### DOCUMENT SECTION
++++++++++++++++++++

Lynnwood man dragged after he tried to use a home DNA test to qualify as a minority business owner
A Lynnwood business owner tried to use a home DNA test to try and qualify as a minority business owner, and the internet is just not having it.
After finding out that state and federal programs ensure that minority-owned businesses can compete for government contracts due to centuries of institutional discrimination, a Lynnwood man who long identified as white used a DNA test to prove his ethnicity in order to claim minority status.
Ralph Taylor says that although he is evidently white, it doesn't matter. The 55-year-old lived most of his life as a white man, but not considers himself to be of multiple races due to the DNA test results. Owner of Orion Insurance Group, Taylor wants the Department of Transportation to recognize him as a minority in order to gain more deals providing liability insurance to contractors.
Source: Seattle Times
The business owner is now suing Washington state and the federal government after being denied a minority-business certification under a program that was created more than twenty years ago to help provide better business opportunities for minority business owners in the transportation industry. When he provided no evidence of racial discrimination, he was denied the grant.

++++++++++++++++++++

### COMPLETE THE FOLLOWING
1. For the article about the Lynnwood DNA test case, decide whether each statement agrees with it: (a) Taylor owns Orion Insurance Group; (b) Taylor is suing only the state of Washington; (c) the certification program was created less than ten years ago. Answer yes or no for each, quoting the deciding words.
2. Write the next part of the article about the Lynnwood DNA test case, picking up after its final sentence.

Figure understanding tasks:
++++++++++++++++++++

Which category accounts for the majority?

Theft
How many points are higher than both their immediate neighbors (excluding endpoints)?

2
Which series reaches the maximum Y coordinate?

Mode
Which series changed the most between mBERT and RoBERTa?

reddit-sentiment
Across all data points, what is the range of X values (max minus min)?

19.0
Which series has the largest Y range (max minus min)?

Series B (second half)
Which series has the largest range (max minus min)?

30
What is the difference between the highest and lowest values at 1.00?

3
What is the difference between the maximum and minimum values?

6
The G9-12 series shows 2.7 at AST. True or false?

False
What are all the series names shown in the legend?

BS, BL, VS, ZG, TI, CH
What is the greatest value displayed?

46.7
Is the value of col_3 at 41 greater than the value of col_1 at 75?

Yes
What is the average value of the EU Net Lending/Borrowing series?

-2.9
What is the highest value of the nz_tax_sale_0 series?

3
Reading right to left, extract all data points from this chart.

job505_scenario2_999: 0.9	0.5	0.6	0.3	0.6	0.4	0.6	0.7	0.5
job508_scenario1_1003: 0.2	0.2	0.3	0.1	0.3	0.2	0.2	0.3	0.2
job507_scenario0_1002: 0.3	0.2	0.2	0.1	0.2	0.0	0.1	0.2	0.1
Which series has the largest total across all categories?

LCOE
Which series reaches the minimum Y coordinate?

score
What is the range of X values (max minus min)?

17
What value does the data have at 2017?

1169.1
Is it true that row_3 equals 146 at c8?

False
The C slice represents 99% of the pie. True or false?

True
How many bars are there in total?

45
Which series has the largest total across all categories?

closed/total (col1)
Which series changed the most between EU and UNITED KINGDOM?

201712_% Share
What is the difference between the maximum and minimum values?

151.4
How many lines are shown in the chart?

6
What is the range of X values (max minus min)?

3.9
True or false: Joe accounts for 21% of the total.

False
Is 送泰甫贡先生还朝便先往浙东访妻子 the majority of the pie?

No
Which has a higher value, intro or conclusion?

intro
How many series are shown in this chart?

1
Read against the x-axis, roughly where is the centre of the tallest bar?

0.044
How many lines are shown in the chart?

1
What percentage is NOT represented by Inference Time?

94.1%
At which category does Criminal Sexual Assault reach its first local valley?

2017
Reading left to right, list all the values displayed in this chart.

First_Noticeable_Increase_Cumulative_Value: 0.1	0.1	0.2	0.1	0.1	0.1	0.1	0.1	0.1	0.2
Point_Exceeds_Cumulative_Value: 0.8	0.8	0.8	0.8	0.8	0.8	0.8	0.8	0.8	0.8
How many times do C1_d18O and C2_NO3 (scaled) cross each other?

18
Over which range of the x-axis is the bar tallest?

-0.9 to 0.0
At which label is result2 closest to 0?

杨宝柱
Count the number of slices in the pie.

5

++++++++++++++++++++

### ANSWERS PROVIDED
1.
(a) Yes: "Owner of Orion Insurance Group, Taylor wants the Department of Transportation to recognize him as a minority"
(b) No: "The business owner is now suing Washington state and the federal government"
(c) No: "a program that was created more than twenty years ago"

2.
In 2010, Taylor began identifying himself as a multiracial person after a DNA ancestry test said that he was 90% Caucasian, 6% indigenous American, and 4% sub-Saharan African. He went to the Washington Office of Minority and Women's Business Enterprises (OMWBE) for his company, Orion Insurance Group, to be considered a minority business. Since their rules did not state a criterion defining a minority race or ethnicity, he was eventually approved by the OMWBE.
Source: Flickr
However, the US Department of Transportation certification decided that he was Caucasian under the program's procedures, and so he was denied his application. This case has been posing a question as to how the government should identify who is and isn't a minority.
For the OMWBE, it is a case-to-case basis who qualifies for both the state and federal programs that it manages.